:: EXERCISE PROMPT ::
Please put the lines starting with the one containing "collectors: M. Ramos & G. Edaño" and ending with the one containing "order: Gentianales", both included, into a numbered list. Include only those lines and skip any blank ones.

:: Collected data entries ::
┄┄┄┄┄┄┄┄┄┄
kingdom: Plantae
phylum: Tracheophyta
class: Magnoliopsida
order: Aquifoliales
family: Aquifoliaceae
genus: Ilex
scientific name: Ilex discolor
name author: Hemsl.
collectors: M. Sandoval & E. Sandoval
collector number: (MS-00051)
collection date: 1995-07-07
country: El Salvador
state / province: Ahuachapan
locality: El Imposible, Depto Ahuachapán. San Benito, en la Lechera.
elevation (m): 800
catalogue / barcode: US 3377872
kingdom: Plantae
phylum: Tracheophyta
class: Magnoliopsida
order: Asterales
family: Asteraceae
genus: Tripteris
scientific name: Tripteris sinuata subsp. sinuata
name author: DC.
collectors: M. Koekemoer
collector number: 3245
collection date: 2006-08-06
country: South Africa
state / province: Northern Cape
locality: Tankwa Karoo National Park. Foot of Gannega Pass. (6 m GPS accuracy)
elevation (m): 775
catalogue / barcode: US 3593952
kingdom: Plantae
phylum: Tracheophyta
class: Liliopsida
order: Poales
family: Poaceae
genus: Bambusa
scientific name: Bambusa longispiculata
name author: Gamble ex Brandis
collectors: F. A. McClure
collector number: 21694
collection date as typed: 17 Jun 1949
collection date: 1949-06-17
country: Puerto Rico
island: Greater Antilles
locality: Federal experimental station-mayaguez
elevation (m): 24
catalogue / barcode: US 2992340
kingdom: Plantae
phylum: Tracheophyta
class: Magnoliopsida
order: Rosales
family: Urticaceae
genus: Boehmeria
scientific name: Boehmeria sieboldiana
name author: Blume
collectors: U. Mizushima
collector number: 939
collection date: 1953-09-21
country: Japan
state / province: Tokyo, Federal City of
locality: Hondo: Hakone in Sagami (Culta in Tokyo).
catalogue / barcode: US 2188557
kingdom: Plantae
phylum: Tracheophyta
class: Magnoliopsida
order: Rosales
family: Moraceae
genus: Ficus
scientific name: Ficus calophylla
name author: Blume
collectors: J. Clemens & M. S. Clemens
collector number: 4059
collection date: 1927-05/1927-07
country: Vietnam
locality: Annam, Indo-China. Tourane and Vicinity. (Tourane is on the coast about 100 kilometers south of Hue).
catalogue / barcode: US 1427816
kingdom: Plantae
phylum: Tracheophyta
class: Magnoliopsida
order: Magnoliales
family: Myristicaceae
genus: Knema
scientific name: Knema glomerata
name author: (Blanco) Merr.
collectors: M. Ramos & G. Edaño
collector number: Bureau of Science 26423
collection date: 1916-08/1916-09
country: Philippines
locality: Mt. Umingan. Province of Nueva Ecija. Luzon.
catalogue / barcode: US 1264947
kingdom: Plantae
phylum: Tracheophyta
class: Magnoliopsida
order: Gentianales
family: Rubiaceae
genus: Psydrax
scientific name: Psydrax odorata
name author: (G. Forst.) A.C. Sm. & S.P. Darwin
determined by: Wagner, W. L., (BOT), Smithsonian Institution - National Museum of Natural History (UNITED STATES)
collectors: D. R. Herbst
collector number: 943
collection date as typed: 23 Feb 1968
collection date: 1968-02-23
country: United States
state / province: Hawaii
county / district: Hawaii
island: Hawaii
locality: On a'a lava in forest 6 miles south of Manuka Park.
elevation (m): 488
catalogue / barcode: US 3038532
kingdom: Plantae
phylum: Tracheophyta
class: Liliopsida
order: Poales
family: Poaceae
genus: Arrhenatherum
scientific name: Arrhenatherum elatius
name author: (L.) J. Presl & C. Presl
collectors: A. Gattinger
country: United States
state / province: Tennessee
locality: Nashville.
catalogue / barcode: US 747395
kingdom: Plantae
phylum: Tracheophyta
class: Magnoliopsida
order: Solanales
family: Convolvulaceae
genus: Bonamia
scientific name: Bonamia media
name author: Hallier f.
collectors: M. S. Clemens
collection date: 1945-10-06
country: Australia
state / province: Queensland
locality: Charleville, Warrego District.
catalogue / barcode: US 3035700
┄┄┄┄┄┄┄┄┄┄
:: EXPECTED ANSWER ::
1. collectors: M. Ramos & G. Edaño
2. collector number: Bureau of Science 26423
3. collection date: 1916-08/1916-09
4. country: Philippines
5. locality: Mt. Umingan. Province of Nueva Ecija. Luzon.
6. catalogue / barcode: US 1264947
7. kingdom: Plantae
8. phylum: Tracheophyta
9. class: Magnoliopsida
10. order: Gentianales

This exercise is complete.